> GOAL OF THE EXERCISE: From the entries below, list each line with "linecap".

-- RECORDED DATA follows --

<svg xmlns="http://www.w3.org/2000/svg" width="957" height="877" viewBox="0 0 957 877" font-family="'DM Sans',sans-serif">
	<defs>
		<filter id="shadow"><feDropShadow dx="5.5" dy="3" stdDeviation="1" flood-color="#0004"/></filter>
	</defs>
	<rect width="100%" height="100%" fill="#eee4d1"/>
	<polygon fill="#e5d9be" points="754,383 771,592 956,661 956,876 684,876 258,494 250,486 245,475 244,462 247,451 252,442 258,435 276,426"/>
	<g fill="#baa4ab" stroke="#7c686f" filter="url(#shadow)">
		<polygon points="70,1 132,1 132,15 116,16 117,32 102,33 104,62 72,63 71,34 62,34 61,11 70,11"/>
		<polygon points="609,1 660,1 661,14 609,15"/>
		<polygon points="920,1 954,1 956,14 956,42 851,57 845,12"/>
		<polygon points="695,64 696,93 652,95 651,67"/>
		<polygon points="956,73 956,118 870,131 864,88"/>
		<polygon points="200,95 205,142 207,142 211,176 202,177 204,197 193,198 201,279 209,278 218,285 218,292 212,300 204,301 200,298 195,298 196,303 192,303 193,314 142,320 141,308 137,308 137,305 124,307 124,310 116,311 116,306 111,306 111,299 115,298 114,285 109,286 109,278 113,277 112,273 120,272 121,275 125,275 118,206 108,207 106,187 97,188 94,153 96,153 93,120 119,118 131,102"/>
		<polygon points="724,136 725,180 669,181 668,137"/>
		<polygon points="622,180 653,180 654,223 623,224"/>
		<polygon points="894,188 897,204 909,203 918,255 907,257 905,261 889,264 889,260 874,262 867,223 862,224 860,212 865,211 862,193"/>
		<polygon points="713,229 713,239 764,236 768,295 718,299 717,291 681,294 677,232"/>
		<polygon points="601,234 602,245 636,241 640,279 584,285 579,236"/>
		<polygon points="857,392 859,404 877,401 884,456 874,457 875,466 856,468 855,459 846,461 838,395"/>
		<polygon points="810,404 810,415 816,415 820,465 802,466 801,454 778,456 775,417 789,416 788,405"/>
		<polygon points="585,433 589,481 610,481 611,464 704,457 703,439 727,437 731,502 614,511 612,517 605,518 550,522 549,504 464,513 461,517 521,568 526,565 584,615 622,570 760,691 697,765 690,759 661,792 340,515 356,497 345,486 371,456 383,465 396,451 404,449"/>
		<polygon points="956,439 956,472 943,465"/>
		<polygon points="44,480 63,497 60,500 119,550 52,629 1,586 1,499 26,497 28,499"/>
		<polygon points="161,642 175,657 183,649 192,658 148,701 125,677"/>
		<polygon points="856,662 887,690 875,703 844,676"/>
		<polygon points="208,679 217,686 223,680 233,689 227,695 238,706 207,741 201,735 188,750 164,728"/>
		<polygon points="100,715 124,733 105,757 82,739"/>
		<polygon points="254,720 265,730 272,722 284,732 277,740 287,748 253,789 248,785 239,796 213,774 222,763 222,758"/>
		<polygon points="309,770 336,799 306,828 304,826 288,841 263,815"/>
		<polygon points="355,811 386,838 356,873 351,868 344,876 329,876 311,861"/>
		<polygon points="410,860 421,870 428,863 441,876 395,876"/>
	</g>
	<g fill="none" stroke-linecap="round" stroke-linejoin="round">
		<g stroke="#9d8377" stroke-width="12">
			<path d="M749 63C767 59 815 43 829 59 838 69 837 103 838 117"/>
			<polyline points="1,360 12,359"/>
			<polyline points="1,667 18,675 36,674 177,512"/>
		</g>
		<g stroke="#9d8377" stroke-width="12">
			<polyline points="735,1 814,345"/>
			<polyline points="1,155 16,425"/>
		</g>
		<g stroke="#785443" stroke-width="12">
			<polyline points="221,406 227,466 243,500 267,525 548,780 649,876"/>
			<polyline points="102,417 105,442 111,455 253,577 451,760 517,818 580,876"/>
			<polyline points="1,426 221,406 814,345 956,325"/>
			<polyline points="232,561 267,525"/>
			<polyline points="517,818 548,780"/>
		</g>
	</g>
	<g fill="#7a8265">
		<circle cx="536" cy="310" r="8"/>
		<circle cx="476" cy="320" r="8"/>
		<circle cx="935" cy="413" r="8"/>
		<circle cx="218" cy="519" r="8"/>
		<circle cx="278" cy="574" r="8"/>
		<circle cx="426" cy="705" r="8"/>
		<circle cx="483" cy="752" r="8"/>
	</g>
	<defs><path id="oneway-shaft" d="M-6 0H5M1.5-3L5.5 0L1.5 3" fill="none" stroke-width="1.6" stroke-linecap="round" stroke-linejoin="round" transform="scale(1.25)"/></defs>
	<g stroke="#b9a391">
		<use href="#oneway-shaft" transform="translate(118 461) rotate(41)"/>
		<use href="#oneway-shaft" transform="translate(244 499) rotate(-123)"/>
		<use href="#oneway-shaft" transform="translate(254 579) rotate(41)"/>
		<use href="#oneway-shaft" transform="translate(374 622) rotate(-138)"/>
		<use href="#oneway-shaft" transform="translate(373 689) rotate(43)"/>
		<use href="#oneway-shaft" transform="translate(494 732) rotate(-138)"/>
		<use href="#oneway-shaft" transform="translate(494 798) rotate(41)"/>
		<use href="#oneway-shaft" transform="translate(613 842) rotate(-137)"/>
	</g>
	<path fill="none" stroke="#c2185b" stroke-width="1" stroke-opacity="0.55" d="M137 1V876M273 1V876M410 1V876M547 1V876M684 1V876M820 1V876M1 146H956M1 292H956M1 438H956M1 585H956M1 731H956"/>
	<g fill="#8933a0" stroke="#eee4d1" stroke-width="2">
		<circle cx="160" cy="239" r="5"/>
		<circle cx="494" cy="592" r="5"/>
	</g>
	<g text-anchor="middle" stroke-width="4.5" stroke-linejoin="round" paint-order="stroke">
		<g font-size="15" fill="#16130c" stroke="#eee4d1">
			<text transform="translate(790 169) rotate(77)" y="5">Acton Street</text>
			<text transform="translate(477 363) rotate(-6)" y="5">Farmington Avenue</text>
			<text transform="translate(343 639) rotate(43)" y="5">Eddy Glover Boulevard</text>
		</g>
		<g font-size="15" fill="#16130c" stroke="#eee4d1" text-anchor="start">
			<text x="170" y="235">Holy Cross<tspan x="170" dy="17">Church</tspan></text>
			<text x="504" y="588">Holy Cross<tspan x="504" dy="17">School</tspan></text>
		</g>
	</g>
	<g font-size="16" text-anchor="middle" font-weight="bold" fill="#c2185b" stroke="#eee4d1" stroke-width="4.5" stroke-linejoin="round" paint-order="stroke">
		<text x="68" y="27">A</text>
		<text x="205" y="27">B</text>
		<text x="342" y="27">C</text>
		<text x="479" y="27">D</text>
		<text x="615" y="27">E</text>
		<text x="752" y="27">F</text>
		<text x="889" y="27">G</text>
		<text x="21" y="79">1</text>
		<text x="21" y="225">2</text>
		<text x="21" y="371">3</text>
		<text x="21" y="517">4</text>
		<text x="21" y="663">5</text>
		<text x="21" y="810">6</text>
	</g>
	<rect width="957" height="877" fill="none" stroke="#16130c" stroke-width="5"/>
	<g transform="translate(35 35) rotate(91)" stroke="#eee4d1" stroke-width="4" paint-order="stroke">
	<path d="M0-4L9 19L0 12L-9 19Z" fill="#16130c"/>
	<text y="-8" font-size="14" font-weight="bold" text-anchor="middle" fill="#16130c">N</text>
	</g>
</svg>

-- RECORDED DATA concluded --

> RESULT BELOW:
	<g fill="none" stroke-linecap="round" stroke-linejoin="round">
	<defs><path id="oneway-shaft" d="M-6 0H5M1.5-3L5.5 0L1.5 3" fill="none" stroke-width="1.6" stroke-linecap="round" stroke-linejoin="round" transform="scale(1.25)"/></defs>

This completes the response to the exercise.